### Activity
Take the lines below between the one holding "El mundo está" and the one holding "قرار داشته باشد برابر است با", inclusive, and copy them exactly. Add nothing.

Saved data entries:
*** Begin section ***

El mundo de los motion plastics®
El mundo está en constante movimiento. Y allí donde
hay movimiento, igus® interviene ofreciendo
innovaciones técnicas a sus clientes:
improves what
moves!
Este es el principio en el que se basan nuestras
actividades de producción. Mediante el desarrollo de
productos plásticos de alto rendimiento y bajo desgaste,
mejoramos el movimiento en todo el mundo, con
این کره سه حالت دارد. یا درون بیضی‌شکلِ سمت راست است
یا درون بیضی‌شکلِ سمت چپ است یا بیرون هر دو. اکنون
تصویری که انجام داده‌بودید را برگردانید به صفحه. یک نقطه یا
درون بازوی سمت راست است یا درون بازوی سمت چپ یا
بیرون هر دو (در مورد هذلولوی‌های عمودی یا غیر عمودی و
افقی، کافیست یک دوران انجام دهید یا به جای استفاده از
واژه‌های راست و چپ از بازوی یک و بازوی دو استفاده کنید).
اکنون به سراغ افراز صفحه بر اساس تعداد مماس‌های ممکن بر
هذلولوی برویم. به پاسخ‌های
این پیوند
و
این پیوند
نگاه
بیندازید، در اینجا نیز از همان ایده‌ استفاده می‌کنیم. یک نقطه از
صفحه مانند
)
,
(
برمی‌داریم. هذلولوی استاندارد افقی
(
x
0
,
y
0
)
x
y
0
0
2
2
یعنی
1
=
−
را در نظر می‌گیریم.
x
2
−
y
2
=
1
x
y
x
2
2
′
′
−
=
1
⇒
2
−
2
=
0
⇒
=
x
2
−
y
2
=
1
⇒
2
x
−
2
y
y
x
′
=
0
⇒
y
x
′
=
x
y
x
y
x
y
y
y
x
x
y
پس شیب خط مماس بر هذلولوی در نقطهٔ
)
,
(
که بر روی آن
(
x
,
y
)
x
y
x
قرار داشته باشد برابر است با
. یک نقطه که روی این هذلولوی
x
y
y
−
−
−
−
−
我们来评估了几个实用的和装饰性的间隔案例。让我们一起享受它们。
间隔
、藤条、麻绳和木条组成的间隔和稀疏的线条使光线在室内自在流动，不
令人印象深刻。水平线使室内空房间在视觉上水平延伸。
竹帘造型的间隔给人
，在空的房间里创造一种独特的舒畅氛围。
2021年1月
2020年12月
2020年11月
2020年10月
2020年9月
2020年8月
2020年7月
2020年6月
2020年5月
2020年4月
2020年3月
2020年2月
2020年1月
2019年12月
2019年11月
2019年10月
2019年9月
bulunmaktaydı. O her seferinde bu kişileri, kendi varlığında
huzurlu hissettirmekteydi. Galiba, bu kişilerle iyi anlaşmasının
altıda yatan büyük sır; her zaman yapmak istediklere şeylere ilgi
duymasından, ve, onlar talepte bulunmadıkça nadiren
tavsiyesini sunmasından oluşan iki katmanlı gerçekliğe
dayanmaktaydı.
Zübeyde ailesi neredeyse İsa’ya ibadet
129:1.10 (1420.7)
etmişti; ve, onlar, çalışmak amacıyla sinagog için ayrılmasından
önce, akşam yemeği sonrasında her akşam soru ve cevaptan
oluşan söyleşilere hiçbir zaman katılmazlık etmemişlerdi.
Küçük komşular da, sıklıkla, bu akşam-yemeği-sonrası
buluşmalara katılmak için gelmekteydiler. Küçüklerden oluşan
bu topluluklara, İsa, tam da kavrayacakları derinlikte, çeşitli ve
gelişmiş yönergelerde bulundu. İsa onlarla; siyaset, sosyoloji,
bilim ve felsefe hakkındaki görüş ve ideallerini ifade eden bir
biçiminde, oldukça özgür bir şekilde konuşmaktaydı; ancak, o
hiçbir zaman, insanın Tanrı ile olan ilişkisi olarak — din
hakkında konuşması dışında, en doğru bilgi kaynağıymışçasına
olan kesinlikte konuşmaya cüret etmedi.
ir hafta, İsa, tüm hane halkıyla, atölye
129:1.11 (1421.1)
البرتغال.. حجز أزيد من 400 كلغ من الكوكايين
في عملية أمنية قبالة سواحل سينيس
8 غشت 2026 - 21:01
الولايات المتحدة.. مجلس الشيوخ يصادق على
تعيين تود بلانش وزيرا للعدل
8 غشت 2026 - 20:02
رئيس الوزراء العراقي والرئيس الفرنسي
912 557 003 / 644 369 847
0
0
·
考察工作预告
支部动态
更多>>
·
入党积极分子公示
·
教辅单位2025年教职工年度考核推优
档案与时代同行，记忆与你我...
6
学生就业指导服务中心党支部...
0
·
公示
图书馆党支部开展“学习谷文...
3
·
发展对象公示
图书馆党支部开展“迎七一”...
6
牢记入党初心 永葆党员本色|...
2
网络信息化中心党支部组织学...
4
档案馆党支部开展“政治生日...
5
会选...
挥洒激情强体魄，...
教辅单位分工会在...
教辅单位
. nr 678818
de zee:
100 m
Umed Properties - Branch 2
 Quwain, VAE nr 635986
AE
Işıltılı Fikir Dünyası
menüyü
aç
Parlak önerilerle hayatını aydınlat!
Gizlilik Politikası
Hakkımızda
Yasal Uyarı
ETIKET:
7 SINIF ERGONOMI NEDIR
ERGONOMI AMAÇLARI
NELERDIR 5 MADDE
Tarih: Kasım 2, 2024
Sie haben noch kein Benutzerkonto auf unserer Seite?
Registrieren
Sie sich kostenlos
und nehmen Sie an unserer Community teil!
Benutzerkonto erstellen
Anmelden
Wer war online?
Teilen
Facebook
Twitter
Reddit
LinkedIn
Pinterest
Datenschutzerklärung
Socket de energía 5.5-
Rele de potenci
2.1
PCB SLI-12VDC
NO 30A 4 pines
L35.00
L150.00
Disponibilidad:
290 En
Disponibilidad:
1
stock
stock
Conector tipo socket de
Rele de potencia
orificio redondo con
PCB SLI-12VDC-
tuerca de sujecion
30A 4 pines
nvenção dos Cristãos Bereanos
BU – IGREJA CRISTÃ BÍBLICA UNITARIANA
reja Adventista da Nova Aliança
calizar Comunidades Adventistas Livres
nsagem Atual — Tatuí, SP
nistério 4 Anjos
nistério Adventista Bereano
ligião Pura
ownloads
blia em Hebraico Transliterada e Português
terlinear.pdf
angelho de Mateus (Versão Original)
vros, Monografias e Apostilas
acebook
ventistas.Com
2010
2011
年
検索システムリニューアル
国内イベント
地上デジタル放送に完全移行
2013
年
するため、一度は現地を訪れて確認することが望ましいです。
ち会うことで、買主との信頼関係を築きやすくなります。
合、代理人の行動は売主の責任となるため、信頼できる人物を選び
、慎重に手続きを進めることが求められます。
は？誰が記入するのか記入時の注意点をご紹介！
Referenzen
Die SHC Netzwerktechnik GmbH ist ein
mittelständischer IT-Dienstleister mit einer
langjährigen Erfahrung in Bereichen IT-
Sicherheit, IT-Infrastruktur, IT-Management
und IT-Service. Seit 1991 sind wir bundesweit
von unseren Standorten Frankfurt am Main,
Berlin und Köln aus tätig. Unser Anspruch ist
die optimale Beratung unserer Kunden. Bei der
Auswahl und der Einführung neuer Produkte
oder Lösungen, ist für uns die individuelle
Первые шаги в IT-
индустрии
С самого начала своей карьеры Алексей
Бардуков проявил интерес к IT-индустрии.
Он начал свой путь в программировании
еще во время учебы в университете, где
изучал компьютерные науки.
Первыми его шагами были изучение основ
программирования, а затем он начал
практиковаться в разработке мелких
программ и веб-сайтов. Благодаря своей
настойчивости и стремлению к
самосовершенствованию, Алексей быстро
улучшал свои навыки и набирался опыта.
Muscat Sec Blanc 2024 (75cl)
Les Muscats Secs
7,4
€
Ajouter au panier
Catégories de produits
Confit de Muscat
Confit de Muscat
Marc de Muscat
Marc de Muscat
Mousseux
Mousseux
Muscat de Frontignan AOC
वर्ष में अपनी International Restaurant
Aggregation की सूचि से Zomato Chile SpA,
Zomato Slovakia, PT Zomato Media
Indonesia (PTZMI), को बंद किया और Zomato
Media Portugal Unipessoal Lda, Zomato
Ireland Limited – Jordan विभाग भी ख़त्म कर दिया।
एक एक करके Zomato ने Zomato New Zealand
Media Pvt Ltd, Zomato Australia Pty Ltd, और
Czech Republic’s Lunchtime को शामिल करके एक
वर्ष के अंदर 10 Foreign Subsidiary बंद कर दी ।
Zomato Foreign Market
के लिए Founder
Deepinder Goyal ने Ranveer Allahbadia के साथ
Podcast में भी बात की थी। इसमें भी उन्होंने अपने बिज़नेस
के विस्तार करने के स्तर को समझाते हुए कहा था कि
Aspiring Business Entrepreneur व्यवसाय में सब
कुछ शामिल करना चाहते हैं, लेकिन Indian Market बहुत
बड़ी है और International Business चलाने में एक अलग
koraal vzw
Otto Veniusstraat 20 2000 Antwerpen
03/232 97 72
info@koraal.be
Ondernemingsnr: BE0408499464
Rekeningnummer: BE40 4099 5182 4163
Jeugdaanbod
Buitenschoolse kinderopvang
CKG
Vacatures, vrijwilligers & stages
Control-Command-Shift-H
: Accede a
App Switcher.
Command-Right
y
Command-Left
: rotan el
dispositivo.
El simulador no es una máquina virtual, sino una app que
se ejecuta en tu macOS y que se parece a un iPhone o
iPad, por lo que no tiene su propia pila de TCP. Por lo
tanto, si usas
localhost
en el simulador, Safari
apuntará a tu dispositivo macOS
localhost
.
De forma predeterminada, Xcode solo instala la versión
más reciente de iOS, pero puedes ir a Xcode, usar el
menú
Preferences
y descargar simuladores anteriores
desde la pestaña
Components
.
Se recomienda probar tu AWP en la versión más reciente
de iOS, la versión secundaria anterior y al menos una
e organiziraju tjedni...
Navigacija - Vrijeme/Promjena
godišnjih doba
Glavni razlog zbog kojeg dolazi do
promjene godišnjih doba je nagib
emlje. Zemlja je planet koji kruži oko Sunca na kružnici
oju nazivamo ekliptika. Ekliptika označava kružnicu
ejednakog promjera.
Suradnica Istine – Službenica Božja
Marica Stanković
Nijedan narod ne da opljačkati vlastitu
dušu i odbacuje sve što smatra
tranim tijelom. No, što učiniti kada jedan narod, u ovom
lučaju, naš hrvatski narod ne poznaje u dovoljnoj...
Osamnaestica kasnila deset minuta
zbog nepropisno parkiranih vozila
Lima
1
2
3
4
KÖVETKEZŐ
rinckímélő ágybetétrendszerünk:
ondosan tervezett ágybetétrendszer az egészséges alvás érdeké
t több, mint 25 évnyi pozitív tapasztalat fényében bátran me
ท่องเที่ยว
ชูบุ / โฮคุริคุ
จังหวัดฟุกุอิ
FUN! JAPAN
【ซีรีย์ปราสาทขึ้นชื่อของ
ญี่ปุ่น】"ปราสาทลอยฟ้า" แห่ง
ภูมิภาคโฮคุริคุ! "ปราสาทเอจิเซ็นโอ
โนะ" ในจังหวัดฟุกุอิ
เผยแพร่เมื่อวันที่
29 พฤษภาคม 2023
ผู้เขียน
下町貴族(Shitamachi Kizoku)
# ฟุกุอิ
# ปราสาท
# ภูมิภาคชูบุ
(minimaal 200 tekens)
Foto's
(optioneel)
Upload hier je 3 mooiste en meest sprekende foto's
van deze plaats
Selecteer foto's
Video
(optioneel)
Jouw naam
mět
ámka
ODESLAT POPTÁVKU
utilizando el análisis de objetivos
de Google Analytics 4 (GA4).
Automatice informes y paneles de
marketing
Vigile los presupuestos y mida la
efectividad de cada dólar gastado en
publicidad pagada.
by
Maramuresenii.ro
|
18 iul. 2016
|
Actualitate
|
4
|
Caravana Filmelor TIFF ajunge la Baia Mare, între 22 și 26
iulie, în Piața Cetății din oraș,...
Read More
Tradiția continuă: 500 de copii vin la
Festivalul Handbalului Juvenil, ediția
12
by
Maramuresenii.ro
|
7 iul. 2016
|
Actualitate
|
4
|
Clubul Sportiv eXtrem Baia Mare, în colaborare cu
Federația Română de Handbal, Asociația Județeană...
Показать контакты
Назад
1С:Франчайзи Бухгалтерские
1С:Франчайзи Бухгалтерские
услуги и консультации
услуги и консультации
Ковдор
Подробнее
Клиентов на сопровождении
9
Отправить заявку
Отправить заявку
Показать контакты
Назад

*** End section ***

### Task answer
El mundo está en constante movimiento. Y allí donde
hay movimiento, igus® interviene ofreciendo
innovaciones técnicas a sus clientes:
improves what
moves!
Este es el principio en el que se basan nuestras
actividades de producción. Mediante el desarrollo de
productos plásticos de alto rendimiento y bajo desgaste,
mejoramos el movimiento en todo el mundo, con
این کره سه حالت دارد. یا درون بیضی‌شکلِ سمت راست است
یا درون بیضی‌شکلِ سمت چپ است یا بیرون هر دو. اکنون
تصویری که انجام داده‌بودید را برگردانید به صفحه. یک نقطه یا
درون بازوی سمت راست است یا درون بازوی سمت چپ یا
بیرون هر دو (در مورد هذلولوی‌های عمودی یا غیر عمودی و
افقی، کافیست یک دوران انجام دهید یا به جای استفاده از
واژه‌های راست و چپ از بازوی یک و بازوی دو استفاده کنید).
اکنون به سراغ افراز صفحه بر اساس تعداد مماس‌های ممکن بر
هذلولوی برویم. به پاسخ‌های
این پیوند
و
این پیوند
نگاه
بیندازید، در اینجا نیز از همان ایده‌ استفاده می‌کنیم. یک نقطه از
صفحه مانند
)
,
(
برمی‌داریم. هذلولوی استاندارد افقی
(
x
0
,
y
0
)
x
y
0
0
2
2
یعنی
1
=
−
را در نظر می‌گیریم.
x
2
−
y
2
=
1
x
y
x
2
2
′
′
−
=
1
⇒
2
−
2
=
0
⇒
=
x
2
−
y
2
=
1
⇒
2
x
−
2
y
y
x
′
=
0
⇒
y
x
′
=
x
y
x
y
x
y
y
y
x
x
y
پس شیب خط مماس بر هذلولوی در نقطهٔ
)
,
(
که بر روی آن
(
x
,
y
)
x
y
x
قرار داشته باشد برابر است با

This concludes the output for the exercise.